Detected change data
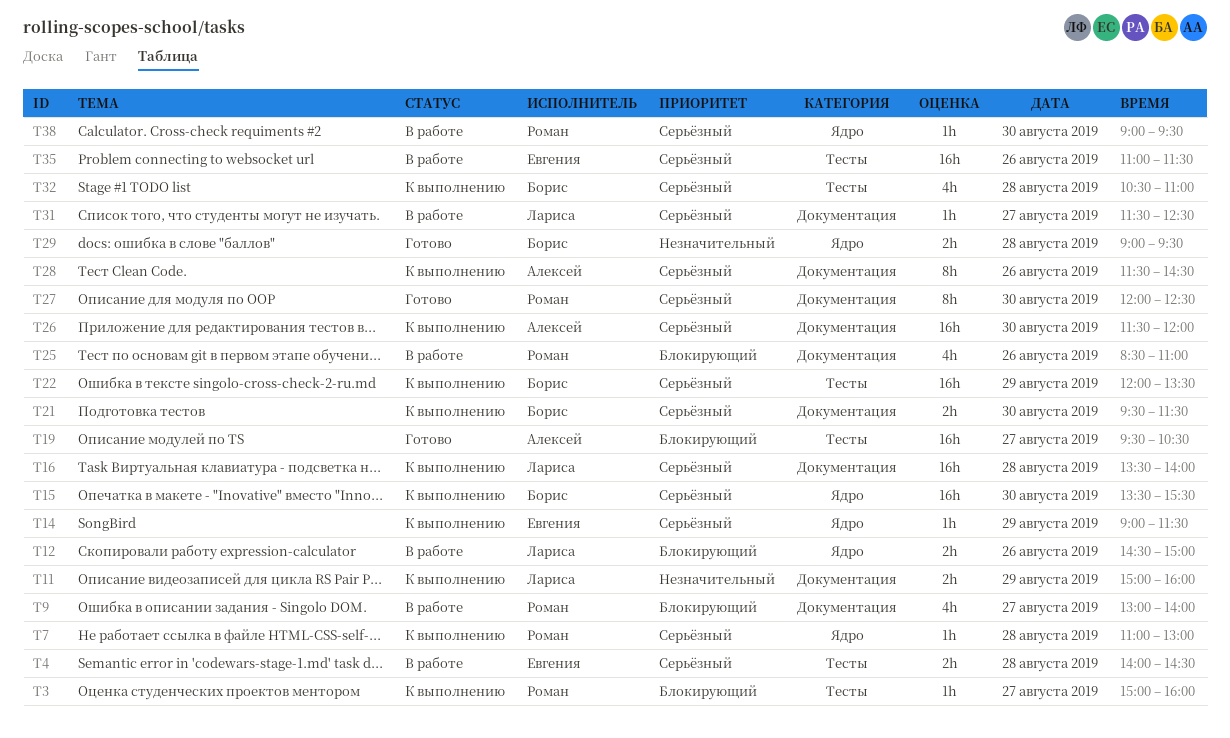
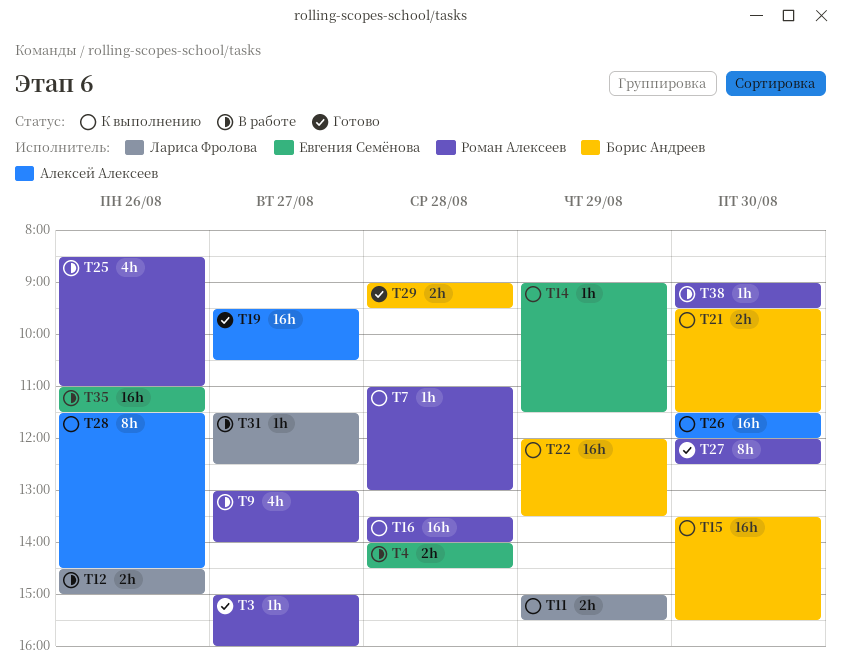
T3, status: К выполнению -> Готово
T11, ends: 16:00 -> 15:30
T16, owner: Лариса Фролова -> Роман Алексеев
T32: present -> none

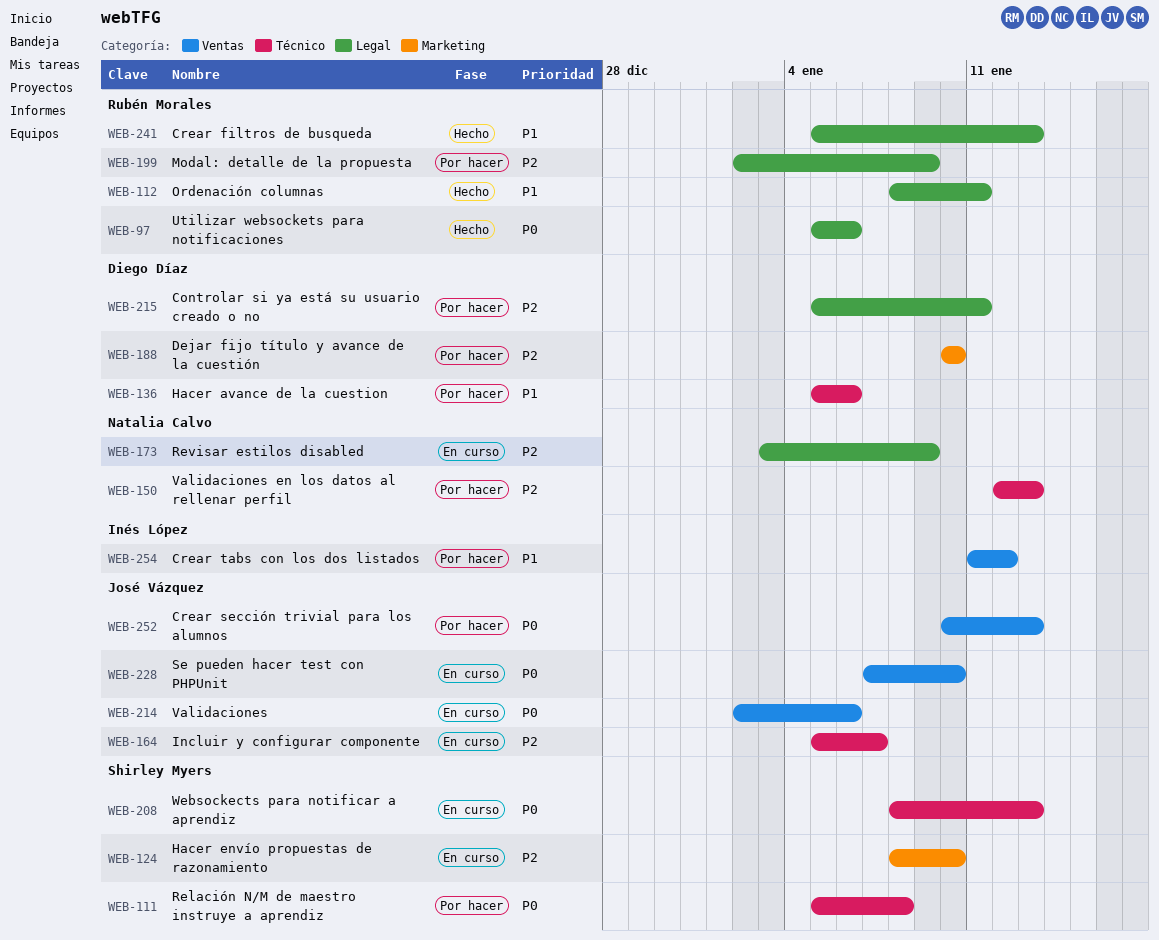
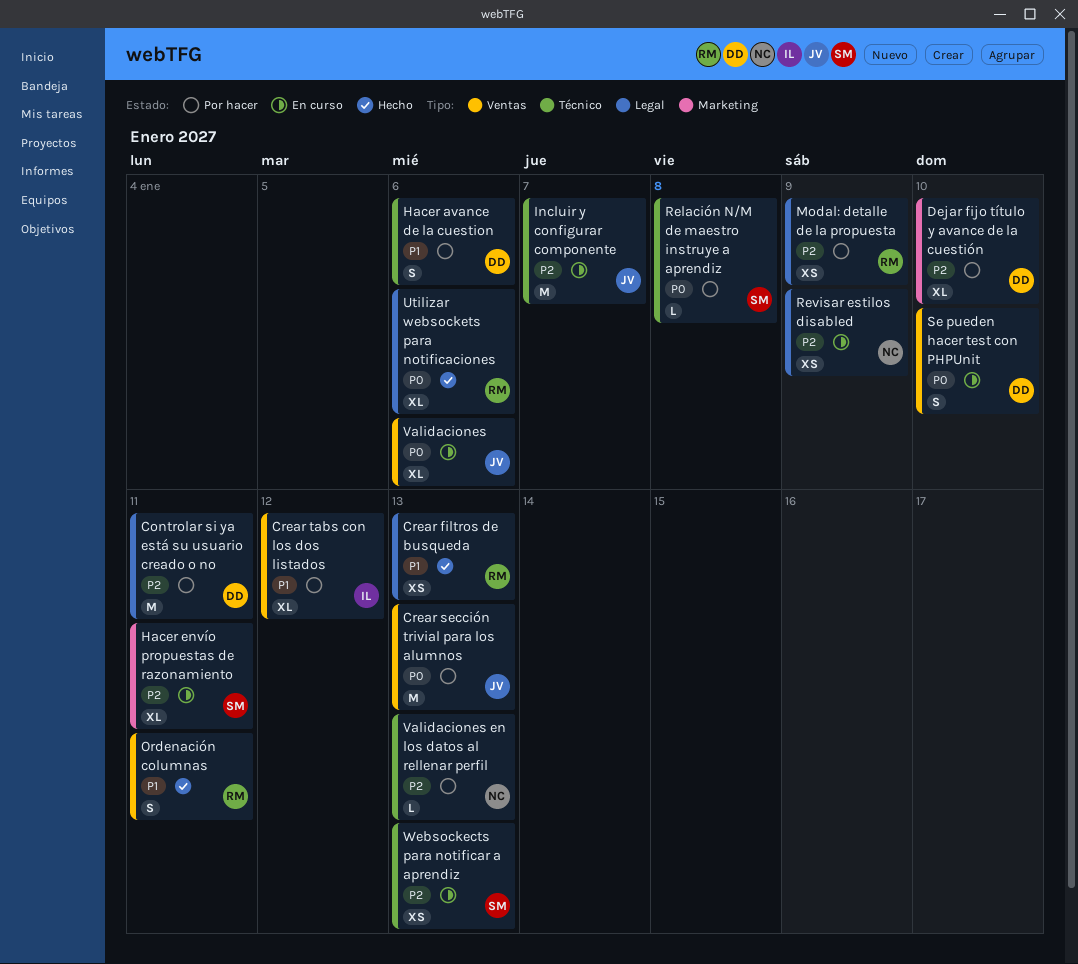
Hacer envío propuestas de razonamiento, due: Jan 10 -> Jan 11
Ordenación columnas, label: Legal -> Ventas
Se pueden hacer test con PHPUnit, owner: José Vázquez -> Diego Díaz
Websockects para notificar a aprendiz, priority: P0 -> P2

→ **Your instructions**
Only the lines from the one that contains "T11, ends: 16:00 -> 15:30" through the last line of the records may appear in the answer, retyped exactly and with no pictures.

→ **Task solution**
T11, ends: 16:00 -> 15:30
T16, owner: Лариса Фролова -> Роман Алексеев
T32: present -> none

Hacer envío propuestas de razonamiento, due: Jan 10 -> Jan 11
Ordenación columnas, label: Legal -> Ventas
Se pueden hacer test con PHPUnit, owner: José Vázquez -> Diego Díaz
Websockects para notificar a aprendiz, priority: P0 -> P2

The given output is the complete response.